Le site: https://www.horspistes-afrique-australe.com/

Les activités

Parc national d’Etosha
L’entrée au parc est payante et les frais sont à régler à l’une des entrées du parcs. Il faut compter 50 NAD par tranche de 24h pour la voiture et 150 NAD par tranche de 24h par personne. Pensez à faire le plein avant d’entrer dans le parc ! Quand nous y étions, toutes les stations d’Etosha étaient vides.

Des livres d’or sont disponibles dans le parc pour aider à localiser les animaux. A défaut de pourvoir les consulter avant de partir, voici nos spots préférés à l’Est :

  • Dolomietpunt : 7 girafes, des vautours, des springboks et des oryx
  • Duineveld : 13 éléphants
  • Olifantsrus : 1 éléphant depuis la plateforme d’observation
  • Bitterwater : pour un festival de faune incluant des lions vers 17h

Et nos spots préférés au Sud :

  • Okaukuejo : pour le coucher du soleil
  • Gemsbokylakte : zèbres, springboks, autruches, gnous… et chacal !
  • Aus : 70 éléphants au même point d’eau
Le logement

Toshari Lodge, Portion 1, Farm Afguns, Outjo, C38
Le lodge était vraiment magnifique.
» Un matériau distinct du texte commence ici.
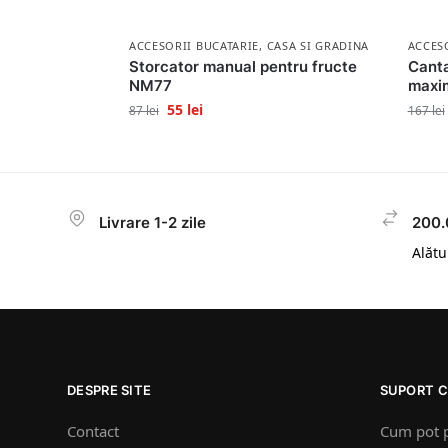
ACCESORII BUCATARIE
,
CASA SI GRADINA
ACCES
Storcator manual pentru fructe
Canta
NM77
maxi
55
lei
87
lei
167
lei
Livrare 1-2 zile
200.
Alătur
DESPRE SITE
SUPORT C
Contact
Cum pot 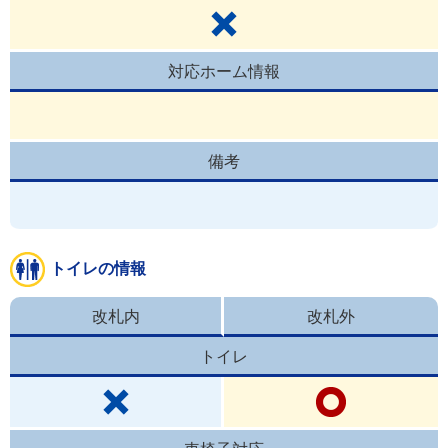
対応ホーム情報
備考
トイレの情報
改札内
改札外
トイレ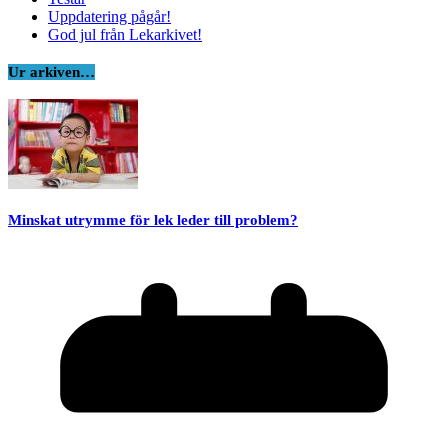
Uppdatering pågår!
God jul från Lekarkivet!
Ur arkiven…
Minskat utrymme för lek leder till problem?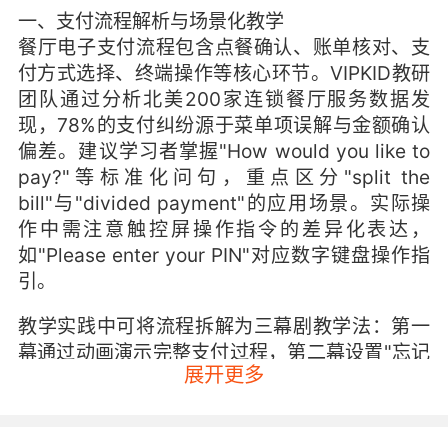
一、支付流程解析与场景化教学
餐厅电子支付流程包含点餐确认、账单核对、支
付方式选择、终端操作等核心环节。VIPKID教研
团队通过分析北美200家连锁餐厅服务数据发
现，78%的支付纠纷源于菜单项误解与金额确认
偏差。建议学习者掌握"How would you like to
pay?"等标准化问句，重点区分"split the
bill"与"divided payment"的应用场景。实际操
作中需注意触控屏操作指令的差异化表达，
如"Please enter your PIN"对应数字键盘操作指
引。
教学实践中可将流程拆解为三幕剧教学法：第一
幕通过动画演示完整支付过程，第二幕设置"忘记
展开更多
密码""余额不足"等突发情境模拟，第三幕组织角
色扮演竞赛。VIPKID平台数据显示，采用该模式
的学习者场景应对准确率提升41%。关键要建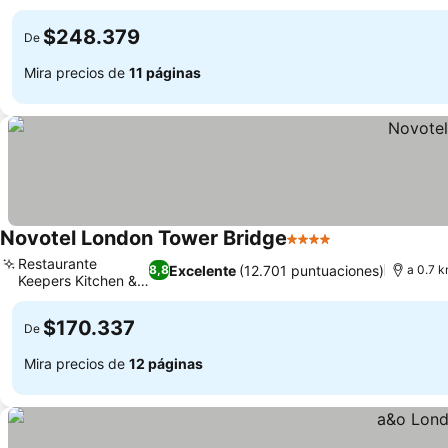
familias
$248.379
De
Mira precios de
11 páginas
Novotel London Tower Bridge
4 Estrellas
Restaurante
Excelente
(12.701 puntuaciones)
8,8
a 0.7 
Keepers Kitchen &
Bar
$170.337
De
Mira precios de
12 páginas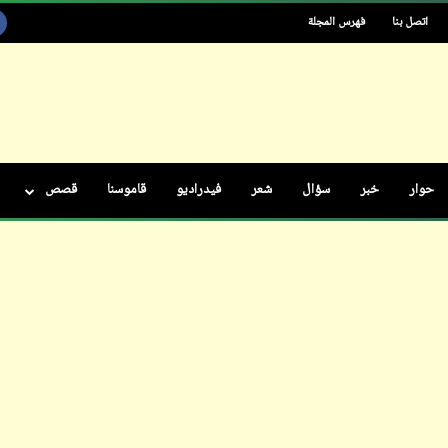
اتصل بنا
فهرس المجلة
ابن أبي صادق
01 مايو 2023
حوار
خبر
سؤال
شعر
فيدراديو
قاموسنا
قصص
ابن أبي صادق
ابن أبي صادق
15 مايو 2022
01 مايو 2023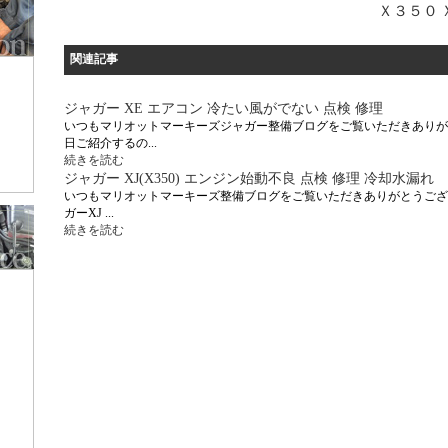
Ｘ３５０
関連記事
ジャガー XE エアコン 冷たい風がでない 点検 修理
いつもマリオットマーキーズジャガー整備ブログをご覧いただきありが
日ご紹介するの...
続きを読む
ジャガー XJ(X350) エンジン始動不良 点検 修理 冷却水漏れ
いつもマリオットマーキーズ整備ブログをご覧いただきありがとうござ
ガーXJ ...
続きを読む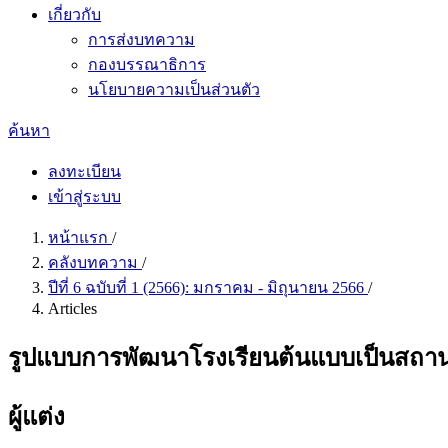
เกี่ยวกับ
การส่งบทความ
กองบรรณาธิการ
นโยบายความเป็นส่วนตัว
ค้นหา
ลงทะเบียน
เข้าสู่ระบบ
หน้าแรก
/
คลังบทความ
/
ปีที่ 6 ฉบับที่ 1 (2566): มกราคม - มิถุนายน 2566
/
Articles
รูปแบบการพัฒนาโรงเรียนต้นแบบเป็นสถาน
ผู้แต่ง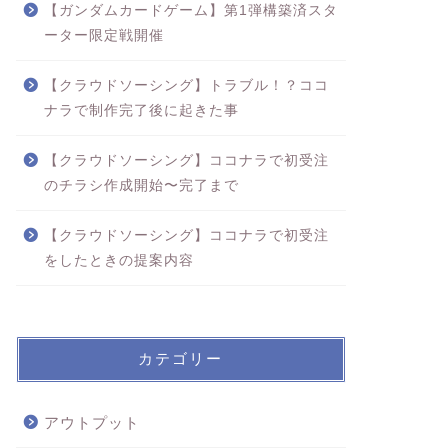
【ガンダムカードゲーム】第1弾構築済スタ
ーター限定戦開催
【クラウドソーシング】トラブル！？ココ
ナラで制作完了後に起きた事
【クラウドソーシング】ココナラで初受注
のチラシ作成開始〜完了まで
【クラウドソーシング】ココナラで初受注
をしたときの提案内容
カテゴリー
アウトプット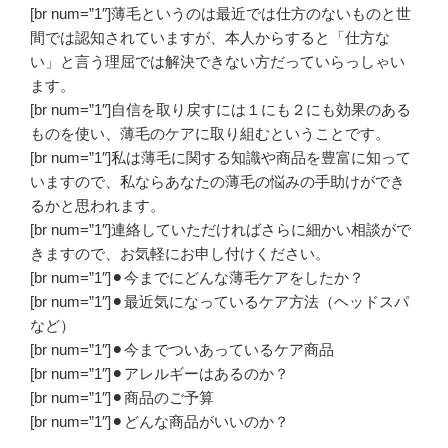
[br num=”1″]薄毛というのは最近では仕方のないものと世
間では認知されていますが、本人からすると「仕方な
い」と言う理屈では解決できない方だっていらっしゃい
ます。
[br num=”1″]自信を取り戻すには１にも２にも効果のある
ものを使い、薄毛のケアに取り組むということです。
[br num=”1″]私は薄毛に関する知識や商品を豊富に知って
いますので、私ならあなたの薄毛の悩みの手助けができ
るかと思われます。
[br num=”1″]連絡していただければさらに細かい相談がで
きますので、お気軽にお申し付けください。
[br num=”1″]⚫︎今までにどんな薄毛ケアをしたか？
[br num=”1″]⚫︎最近気になっているケア方法（ヘッドスパ
など）
[br num=”1″]⚫︎今までついあっているケア商品
[br num=”1″]⚫︎アレルギーはあるのか？
[br num=”1″]⚫︎商品のご予算
[br num=”1″]⚫︎どんな商品がいいのか？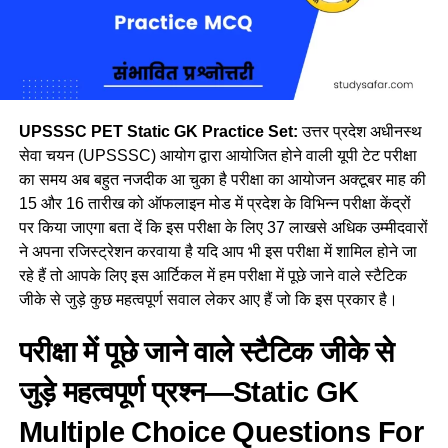
UPSSSC PET Static GK Practice Set:
उत्तर प्रदेश अधीनस्थ
सेवा चयन (UPSSSC) आयोग द्वारा आयोजित होने वाली यूपी टेट परीक्षा
का समय अब बहुत नजदीक आ चुका है परीक्षा का आयोजन अक्टूबर माह की
15 और 16 तारीख को ऑफलाइन मोड में प्रदेश के विभिन्न परीक्षा केंद्रों
पर किया जाएगा बता दें कि इस परीक्षा के लिए 37 लाखसे अधिक उम्मीदवारों
ने अपना रजिस्ट्रेशन करवाया है यदि आप भी इस परीक्षा में शामिल होने जा
रहे हैं तो आपके लिए इस आर्टिकल में हम परीक्षा में पूछे जाने वाले स्टैटिक
जीके से जुड़े कुछ महत्वपूर्ण सवाल लेकर आए हैं जो कि इस प्रकार है।
परीक्षा में पूछे जाने वाले स्टैटिक जीके से
जुड़े महत्वपूर्ण प्रश्न—
Static GK
Multiple Choice Questions For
On a adoré les installations communes, les buffets du soir et du petit déjeuner, les grandes ouvertures sur l’extérieur… notre chambre était immense et confortable. Bref : un sans-faute.

On a adoré ce lodge mais, avec le recul, on regrette un peu de ne pas avoir passé au moins une nuit dans le parc pour éviter de courir en essayant de respecter (à peu près…) les horaires. On aurait ainsi pu profiter des points d’eau plus longuement en fin de journée où l’activité des animaux est vraiment plus importante. Si c’était à refaire, on choisirait sans doute l’Ouest du parc, moins fréquenté.

Onguma Tamboti Campsite, Etosha NP
Situé à l’Est d’Etosha, dans l’enceinte même du parc, ce campsite semble sympa mais nous ne l’avons vu que de nuit. En revanche, les installations sont de qualité (sanitaires à chaque emplacement) et le restaurant est accessible, avec vue directe sur le point d’eau de la réserve.

Hakusembe Lodge Campsite, Samsity Conserancy, Rundu
Le lodge est situé en bord de rivière dans un environnement charmant. Ses installations sont accessibles aux campeurs. Chaque emplacement est équipé de toilettes et de sanitaires individuels.

Les repas

Le diner du Toshari était vraiment de qualité, comme son petit-déjeuner. Les deux repas sont proposés sous forme de buffet dans un décor plein de charme et avec un personnel vraiment adorable.

Le camping d’Onguma propose aussi des repas, moins travaillés mais bien pratiques.

Le diner de l’Hakusembe est lui aussi sous forme de buffet. En revanche, on a trouvé le tarif bien trop élevé.